(This was Thursday, but I got a bit distracted and failed to post here earlier.)
Did some more work on the profiler, primarily fixing some bugs and cleaning up code enough to commit it (here/here/here).
If anyone wants to test it, you should recompile the game then launch it and press F11 to enable the new profiler's HTTP output (it's disabled by default for performance and security), then open the file source/tools/profiler2/profiler2.html in a web browser. (I've only tested Firefox 7; browser compatibility isn't a priority). Then it should work, with luck.
One extra feature is that the code can add text annotations to each profile region, which are displayed as tooltips:

Holding the mouse over the "convert texture [...]" region pops up the box saying which texture it's converting. The "compress" in this image is happening in a secondary thread, so it overlaps many frames. (In practice the compression is done before running the game and cached, so this isn't normally a real slowdown). I think this makes it particularly useful for improving the game's startup/load performance, since we can see what files are taking a long time when they're first loaded.
Day not-counted
I subsequently played around with a few more things (not committed yet), mostly for fun rather than to be useful for the game, so they don't count as proper work. In particular, the profiler can display the GPU like a separate thread (using the GL_ARB_timer_query extension, supported on most NVIDIA and ATI/AMD cards with the proprietary drivers):

Here the CPU is the top group of coloured boxes, the GPU is the bottom group. This gives a nice view of the fancy things that graphics drivers do. At the start of the timeline (on the left), the CPU is rendering frame 4824 while the GPU is rendering frame 4822. That means the CPU is submitting a load of rendering commands, which get queued up for 10-20msec before the GPU (which is busy rendering an earlier frame) gets around to processing those commands and doing the actual rendering. On frame 4827 I did something to delay the CPU a bit. The GPU carried on rendering the queued frames, but then had to pause until frame 4827 was ready to render. After that, the CPU and GPU times wobble around a bit (but the GPU maintains a fairly smooth framerate) until the GPU has synchronised back to 2 frames behind the CPU.

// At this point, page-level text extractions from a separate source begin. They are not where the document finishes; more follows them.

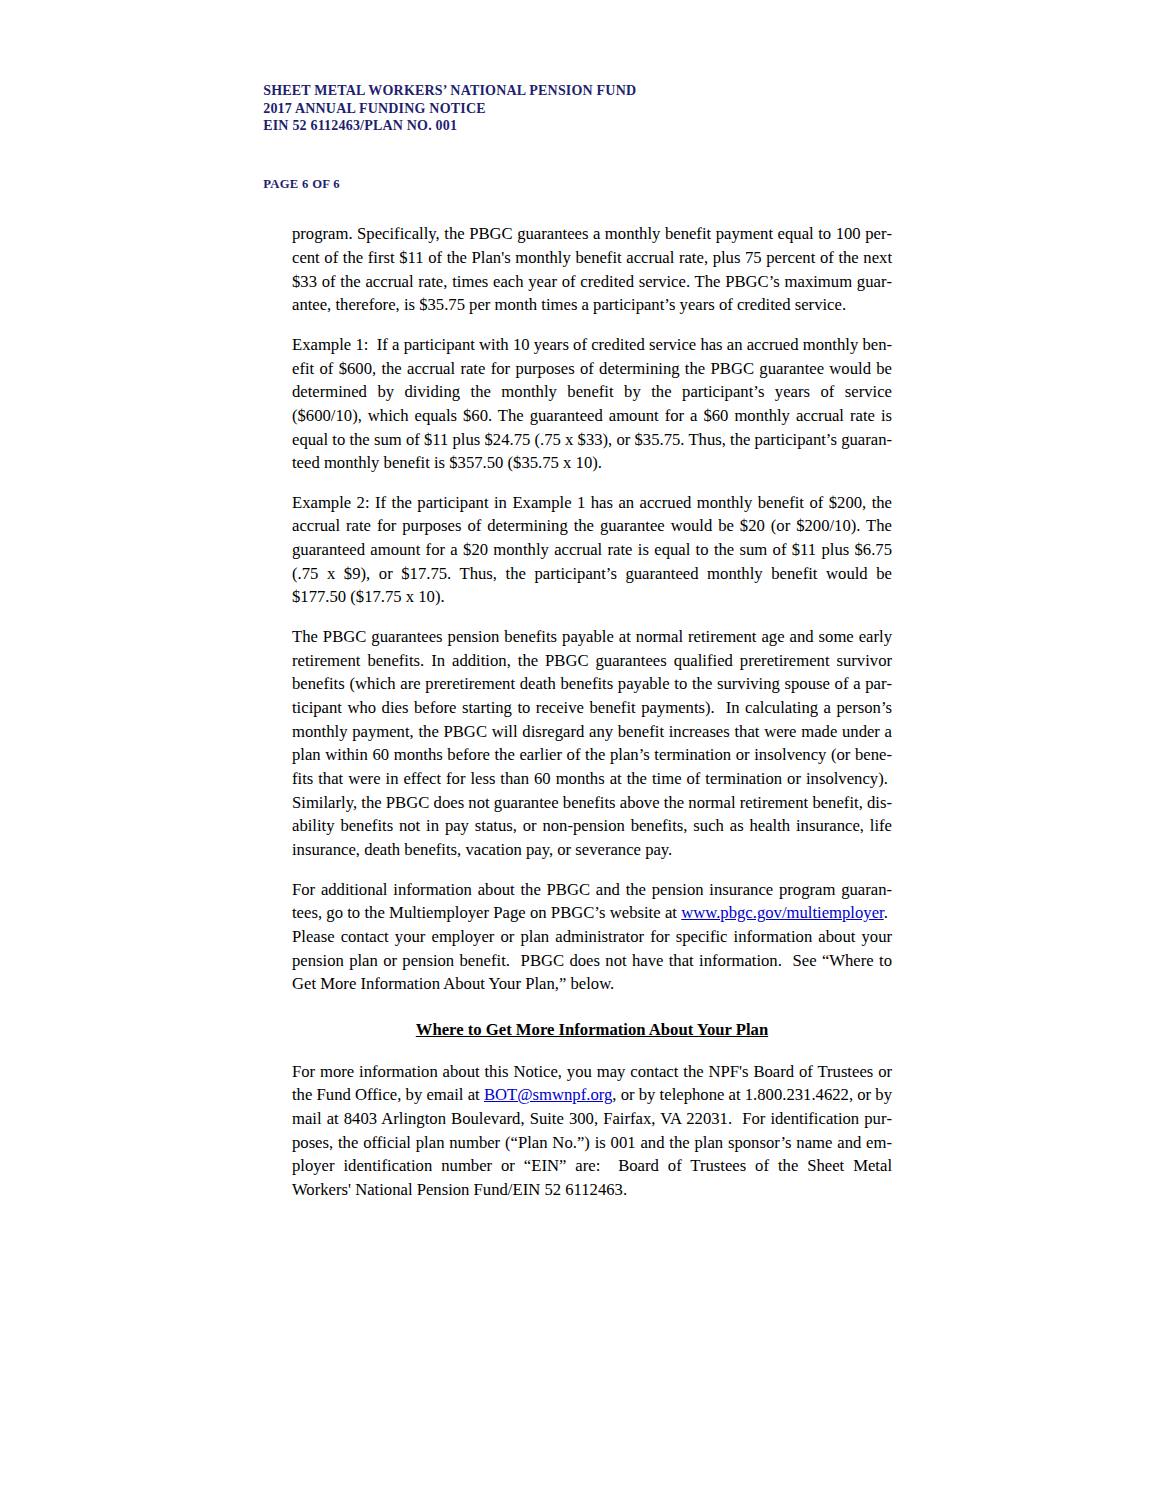Sheet Metal Workers’ National Pension Fund
2017 Annual Funding Notice
EIN 52 6112463/Plan No. 001
Page 6 of 6
program. Specifically, the PBGC guarantees a monthly benefit payment equal to 100 percent of the first $11 of the Plan's monthly benefit accrual rate, plus 75 percent of the next $33 of the accrual rate, times each year of credited service. The PBGC’s maximum guarantee, therefore, is $35.75 per month times a participant’s years of credited service.
Example 1: If a participant with 10 years of credited service has an accrued monthly benefit of $600, the accrual rate for purposes of determining the PBGC guarantee would be determined by dividing the monthly benefit by the participant’s years of service ($600/10), which equals $60. The guaranteed amount for a $60 monthly accrual rate is equal to the sum of $11 plus $24.75 (.75 x $33), or $35.75. Thus, the participant’s guaranteed monthly benefit is $357.50 ($35.75 x 10).
Example 2: If the participant in Example 1 has an accrued monthly benefit of $200, the accrual rate for purposes of determining the guarantee would be $20 (or $200/10). The guaranteed amount for a $20 monthly accrual rate is equal to the sum of $11 plus $6.75 (.75 x $9), or $17.75. Thus, the participant’s guaranteed monthly benefit would be $177.50 ($17.75 x 10).
The PBGC guarantees pension benefits payable at normal retirement age and some early retirement benefits. In addition, the PBGC guarantees qualified preretirement survivor benefits (which are preretirement death benefits payable to the surviving spouse of a participant who dies before starting to receive benefit payments). In calculating a person’s monthly payment, the PBGC will disregard any benefit increases that were made under a plan within 60 months before the earlier of the plan’s termination or insolvency (or benefits that were in effect for less than 60 months at the time of termination or insolvency). Similarly, the PBGC does not guarantee benefits above the normal retirement benefit, disability benefits not in pay status, or non-pension benefits, such as health insurance, life insurance, death benefits, vacation pay, or severance pay.
For additional information about the PBGC and the pension insurance program guarantees, go to the Multiemployer Page on PBGC’s website at www.pbgc.gov/multiemployer. Please contact your employer or plan administrator for specific information about your pension plan or pension benefit. PBGC does not have that information. See “Where to Get More Information About Your Plan,” below.
Where to Get More Information About Your Plan
For more information about this Notice, you may contact the NPF's Board of Trustees or the Fund Office, by email at BOT@smwnpf.org, or by telephone at 1.800.231.4622, or by mail at 8403 Arlington Boulevard, Suite 300, Fairfax, VA 22031. For identification purposes, the official plan number (“Plan No.”) is 001 and the plan sponsor’s name and employer identification number or “EIN” are: Board of Trustees of the Sheet Metal Workers' National Pension Fund/EIN 52 6112463.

One annoyance is that Intel drivers don't support GL_ARB_timer_query, and Intel GPUs are where optimisation matters most (since they're so slow). It turns out that the most recent ones have an extension called GL_INTEL_performance_queries, which sounded interesting, but there's no specification and it seems nobody has ever written anything about it. So I fiddled with it a bit and wrote some documentation of the extension. Not sure it's hugely useful, but at least it can give a reasonable indication of the time the GPU spends on each part of the rendering. (It only gives relative times, not absolute, so unfortunately it messes up the timeline view a bit, but it's better than nothing.)